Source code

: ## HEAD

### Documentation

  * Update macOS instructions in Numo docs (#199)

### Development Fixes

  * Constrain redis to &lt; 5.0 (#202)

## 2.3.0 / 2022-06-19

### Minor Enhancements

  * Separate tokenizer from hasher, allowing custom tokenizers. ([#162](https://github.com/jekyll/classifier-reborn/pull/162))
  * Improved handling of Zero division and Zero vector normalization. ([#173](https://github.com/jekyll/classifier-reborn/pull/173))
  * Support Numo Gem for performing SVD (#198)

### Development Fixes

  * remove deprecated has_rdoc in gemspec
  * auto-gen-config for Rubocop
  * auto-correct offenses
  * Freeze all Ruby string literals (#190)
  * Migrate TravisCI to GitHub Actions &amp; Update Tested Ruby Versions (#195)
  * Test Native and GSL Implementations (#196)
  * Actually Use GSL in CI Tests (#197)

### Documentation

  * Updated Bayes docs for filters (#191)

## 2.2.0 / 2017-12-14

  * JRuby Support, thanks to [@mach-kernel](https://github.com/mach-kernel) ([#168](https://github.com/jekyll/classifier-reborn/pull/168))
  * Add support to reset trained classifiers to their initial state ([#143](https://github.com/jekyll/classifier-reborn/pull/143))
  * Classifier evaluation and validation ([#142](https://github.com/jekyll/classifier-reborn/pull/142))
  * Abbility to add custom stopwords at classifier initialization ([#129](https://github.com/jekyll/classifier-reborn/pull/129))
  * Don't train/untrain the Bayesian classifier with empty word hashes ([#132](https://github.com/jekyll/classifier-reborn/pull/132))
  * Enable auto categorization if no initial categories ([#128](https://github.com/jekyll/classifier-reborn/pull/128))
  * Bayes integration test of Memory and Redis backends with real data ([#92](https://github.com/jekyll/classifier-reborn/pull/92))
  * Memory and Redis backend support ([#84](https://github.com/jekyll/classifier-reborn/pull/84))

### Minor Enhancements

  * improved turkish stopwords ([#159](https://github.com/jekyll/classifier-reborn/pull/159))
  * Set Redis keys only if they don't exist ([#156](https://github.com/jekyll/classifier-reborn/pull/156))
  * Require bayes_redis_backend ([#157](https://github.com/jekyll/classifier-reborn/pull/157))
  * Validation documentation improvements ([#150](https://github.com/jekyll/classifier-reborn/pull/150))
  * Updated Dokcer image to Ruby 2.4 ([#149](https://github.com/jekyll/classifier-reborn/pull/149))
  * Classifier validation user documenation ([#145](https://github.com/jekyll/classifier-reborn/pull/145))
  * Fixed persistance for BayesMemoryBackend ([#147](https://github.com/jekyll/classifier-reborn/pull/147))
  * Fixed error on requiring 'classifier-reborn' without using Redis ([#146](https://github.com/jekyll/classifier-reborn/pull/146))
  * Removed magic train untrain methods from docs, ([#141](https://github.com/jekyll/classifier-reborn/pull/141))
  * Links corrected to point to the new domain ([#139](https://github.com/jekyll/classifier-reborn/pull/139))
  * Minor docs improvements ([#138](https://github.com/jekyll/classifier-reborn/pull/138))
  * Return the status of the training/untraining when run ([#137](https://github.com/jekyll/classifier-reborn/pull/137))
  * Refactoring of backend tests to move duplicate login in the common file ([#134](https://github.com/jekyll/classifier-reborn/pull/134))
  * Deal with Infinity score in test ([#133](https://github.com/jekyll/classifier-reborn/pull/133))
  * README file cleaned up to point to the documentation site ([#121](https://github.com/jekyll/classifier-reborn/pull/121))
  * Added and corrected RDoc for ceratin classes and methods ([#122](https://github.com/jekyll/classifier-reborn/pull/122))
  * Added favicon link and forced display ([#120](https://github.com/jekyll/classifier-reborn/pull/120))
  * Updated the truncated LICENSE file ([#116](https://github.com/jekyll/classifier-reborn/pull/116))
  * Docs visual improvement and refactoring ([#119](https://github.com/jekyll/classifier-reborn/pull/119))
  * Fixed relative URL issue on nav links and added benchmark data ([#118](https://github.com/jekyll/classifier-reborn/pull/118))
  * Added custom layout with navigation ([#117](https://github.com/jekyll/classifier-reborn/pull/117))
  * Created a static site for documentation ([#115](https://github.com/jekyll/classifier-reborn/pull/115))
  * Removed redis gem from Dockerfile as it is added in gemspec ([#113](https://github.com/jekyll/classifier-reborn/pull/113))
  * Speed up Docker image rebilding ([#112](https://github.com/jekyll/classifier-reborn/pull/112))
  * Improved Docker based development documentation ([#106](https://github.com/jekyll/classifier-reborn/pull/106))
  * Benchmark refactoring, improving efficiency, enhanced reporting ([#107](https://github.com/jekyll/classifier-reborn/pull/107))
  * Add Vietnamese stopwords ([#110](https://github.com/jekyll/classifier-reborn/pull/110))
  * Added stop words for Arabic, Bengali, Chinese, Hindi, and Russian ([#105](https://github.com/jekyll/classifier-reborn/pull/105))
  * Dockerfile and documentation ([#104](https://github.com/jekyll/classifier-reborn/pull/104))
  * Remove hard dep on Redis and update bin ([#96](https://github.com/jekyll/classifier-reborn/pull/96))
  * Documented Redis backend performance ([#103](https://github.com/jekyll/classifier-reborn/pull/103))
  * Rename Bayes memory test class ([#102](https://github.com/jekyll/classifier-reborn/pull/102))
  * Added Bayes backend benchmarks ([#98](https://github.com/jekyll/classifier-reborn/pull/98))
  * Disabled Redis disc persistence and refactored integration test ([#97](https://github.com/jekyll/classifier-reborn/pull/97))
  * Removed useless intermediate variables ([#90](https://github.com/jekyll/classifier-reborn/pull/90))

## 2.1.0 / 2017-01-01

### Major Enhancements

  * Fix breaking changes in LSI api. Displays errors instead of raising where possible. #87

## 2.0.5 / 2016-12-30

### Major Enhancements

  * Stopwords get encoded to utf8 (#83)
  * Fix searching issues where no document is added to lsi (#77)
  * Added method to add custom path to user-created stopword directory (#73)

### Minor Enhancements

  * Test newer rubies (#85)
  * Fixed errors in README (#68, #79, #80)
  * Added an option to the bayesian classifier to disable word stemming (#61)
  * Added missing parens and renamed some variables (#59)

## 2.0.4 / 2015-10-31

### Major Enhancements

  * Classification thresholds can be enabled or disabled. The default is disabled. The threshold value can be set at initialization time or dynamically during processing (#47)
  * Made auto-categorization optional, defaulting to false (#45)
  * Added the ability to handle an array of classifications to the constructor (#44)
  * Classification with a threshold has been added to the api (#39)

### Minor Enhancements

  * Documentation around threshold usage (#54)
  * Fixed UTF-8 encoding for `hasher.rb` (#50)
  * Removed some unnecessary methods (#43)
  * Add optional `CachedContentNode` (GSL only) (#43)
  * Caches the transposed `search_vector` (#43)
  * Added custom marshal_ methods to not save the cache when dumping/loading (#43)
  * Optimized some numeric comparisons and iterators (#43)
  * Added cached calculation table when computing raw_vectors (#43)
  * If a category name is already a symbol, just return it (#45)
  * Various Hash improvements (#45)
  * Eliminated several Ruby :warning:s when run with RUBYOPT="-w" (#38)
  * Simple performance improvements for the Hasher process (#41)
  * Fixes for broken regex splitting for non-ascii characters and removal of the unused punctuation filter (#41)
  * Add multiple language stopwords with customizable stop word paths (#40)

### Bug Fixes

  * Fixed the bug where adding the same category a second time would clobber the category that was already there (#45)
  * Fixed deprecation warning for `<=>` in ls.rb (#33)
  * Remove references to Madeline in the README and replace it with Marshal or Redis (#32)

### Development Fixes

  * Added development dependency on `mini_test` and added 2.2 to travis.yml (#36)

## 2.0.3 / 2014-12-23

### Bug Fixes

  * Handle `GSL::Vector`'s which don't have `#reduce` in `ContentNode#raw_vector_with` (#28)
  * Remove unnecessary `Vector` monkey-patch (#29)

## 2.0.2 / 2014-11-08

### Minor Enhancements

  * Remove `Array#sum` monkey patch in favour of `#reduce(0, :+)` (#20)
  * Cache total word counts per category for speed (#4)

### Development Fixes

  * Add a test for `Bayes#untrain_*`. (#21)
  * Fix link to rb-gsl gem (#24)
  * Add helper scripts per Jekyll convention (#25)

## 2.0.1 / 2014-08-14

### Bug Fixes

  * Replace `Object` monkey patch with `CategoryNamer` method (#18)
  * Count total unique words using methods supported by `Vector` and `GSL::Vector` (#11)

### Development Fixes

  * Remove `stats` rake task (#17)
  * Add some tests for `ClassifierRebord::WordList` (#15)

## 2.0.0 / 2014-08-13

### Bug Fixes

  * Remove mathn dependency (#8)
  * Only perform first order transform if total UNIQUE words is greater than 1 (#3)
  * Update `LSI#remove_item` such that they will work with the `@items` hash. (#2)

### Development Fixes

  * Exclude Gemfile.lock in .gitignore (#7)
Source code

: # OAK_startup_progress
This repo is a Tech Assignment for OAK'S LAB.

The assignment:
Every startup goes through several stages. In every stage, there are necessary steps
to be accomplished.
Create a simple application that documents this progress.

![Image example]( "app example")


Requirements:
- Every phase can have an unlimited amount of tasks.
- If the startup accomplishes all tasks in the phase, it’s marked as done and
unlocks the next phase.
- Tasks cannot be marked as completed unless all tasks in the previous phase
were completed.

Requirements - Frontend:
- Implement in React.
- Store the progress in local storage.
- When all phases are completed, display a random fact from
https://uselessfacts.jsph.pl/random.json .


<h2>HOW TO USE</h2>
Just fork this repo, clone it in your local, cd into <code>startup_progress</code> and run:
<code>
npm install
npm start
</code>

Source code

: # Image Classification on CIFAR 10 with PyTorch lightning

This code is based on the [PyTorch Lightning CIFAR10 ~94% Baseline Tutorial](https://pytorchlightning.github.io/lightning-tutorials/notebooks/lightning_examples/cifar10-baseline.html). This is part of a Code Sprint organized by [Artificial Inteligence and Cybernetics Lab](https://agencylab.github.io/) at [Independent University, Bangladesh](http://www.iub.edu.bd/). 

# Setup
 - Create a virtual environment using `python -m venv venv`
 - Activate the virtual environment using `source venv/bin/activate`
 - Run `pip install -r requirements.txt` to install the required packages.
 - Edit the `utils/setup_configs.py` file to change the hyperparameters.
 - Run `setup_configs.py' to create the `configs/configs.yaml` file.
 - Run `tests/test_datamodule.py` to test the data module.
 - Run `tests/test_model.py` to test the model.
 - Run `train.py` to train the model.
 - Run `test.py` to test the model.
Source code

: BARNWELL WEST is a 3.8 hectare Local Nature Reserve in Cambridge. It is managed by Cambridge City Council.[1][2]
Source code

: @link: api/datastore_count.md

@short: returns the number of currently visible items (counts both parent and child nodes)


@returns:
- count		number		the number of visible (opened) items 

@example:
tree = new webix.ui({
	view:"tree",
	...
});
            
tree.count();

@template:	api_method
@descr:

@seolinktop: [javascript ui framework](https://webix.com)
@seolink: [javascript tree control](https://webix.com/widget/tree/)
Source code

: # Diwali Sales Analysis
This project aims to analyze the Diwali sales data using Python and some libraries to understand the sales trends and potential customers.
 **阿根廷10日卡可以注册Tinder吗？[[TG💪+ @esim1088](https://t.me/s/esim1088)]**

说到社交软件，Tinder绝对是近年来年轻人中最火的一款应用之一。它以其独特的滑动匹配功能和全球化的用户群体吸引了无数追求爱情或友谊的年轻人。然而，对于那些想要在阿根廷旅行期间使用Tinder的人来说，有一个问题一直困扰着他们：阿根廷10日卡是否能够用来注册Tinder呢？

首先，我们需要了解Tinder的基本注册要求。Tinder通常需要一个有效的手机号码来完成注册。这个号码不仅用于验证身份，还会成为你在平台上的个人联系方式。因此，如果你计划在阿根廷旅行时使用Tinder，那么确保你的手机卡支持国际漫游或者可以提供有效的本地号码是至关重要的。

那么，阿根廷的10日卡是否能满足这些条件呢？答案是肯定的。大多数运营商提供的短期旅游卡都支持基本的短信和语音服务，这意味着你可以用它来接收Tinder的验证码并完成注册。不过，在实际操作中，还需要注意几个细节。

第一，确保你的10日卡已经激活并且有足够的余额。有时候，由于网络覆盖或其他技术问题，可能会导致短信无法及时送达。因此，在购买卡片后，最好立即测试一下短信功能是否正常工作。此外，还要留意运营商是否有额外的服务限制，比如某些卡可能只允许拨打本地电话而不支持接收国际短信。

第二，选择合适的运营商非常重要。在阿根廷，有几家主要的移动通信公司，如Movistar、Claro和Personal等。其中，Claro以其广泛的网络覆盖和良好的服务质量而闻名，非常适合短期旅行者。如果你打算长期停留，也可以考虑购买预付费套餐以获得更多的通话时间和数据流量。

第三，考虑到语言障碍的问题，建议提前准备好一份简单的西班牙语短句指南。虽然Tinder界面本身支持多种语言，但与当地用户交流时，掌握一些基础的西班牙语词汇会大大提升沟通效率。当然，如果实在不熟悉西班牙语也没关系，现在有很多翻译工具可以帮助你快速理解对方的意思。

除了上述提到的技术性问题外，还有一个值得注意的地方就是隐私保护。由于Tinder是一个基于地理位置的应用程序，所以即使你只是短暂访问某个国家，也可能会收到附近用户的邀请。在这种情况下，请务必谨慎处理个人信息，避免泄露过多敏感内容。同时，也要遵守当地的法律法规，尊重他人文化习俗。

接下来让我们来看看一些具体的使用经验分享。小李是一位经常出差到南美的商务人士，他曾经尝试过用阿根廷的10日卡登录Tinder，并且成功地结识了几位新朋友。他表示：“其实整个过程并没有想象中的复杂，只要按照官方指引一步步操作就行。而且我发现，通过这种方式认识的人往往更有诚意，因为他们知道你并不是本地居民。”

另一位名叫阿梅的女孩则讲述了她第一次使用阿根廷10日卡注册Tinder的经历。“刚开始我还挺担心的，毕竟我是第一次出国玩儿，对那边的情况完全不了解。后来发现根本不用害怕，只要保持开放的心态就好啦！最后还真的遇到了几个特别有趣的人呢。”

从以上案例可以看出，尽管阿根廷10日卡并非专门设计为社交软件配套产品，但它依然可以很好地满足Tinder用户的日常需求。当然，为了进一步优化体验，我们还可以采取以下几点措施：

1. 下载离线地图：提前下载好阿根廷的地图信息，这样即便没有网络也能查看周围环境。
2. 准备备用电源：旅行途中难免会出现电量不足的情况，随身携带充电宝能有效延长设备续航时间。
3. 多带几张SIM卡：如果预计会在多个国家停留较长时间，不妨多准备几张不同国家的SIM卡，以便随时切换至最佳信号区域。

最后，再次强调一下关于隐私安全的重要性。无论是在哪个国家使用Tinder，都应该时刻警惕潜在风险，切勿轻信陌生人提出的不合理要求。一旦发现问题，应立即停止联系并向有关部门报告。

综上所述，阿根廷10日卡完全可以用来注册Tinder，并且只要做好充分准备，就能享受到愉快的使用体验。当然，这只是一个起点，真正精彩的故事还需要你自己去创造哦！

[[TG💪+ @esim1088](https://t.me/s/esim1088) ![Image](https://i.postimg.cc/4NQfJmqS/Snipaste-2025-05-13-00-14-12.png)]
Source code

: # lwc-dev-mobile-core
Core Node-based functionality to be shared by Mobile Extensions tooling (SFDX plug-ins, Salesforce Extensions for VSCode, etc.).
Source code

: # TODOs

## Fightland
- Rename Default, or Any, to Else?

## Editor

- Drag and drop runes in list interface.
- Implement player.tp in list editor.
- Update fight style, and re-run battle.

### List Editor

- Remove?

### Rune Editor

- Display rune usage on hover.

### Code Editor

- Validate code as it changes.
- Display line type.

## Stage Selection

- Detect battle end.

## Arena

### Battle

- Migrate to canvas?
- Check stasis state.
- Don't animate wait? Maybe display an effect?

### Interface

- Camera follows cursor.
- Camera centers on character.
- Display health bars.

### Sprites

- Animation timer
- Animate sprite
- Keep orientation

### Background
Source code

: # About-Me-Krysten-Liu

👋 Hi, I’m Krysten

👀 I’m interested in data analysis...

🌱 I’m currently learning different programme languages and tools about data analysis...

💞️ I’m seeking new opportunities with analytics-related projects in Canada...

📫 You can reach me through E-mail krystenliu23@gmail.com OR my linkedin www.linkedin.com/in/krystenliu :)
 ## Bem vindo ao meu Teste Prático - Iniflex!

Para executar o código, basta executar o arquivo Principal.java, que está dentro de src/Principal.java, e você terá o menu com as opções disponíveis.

● ● ● ● ● ● ●

## The task
Copy each line exactly, from the line containing "projects in Canada..." down to the last line of the material, and no other lines.

## Answer space
💞️ I’m seeking new opportunities with analytics-related projects in Canada...

📫 You can reach me through E-mail krystenliu23@gmail.com OR my linkedin www.linkedin.com/in/krystenliu :)
 ## Bem vindo ao meu Teste Prático - Iniflex!

Para executar o código, basta executar o arquivo Principal.java, que está dentro de src/Principal.java, e você terá o menu com as opções disponíveis.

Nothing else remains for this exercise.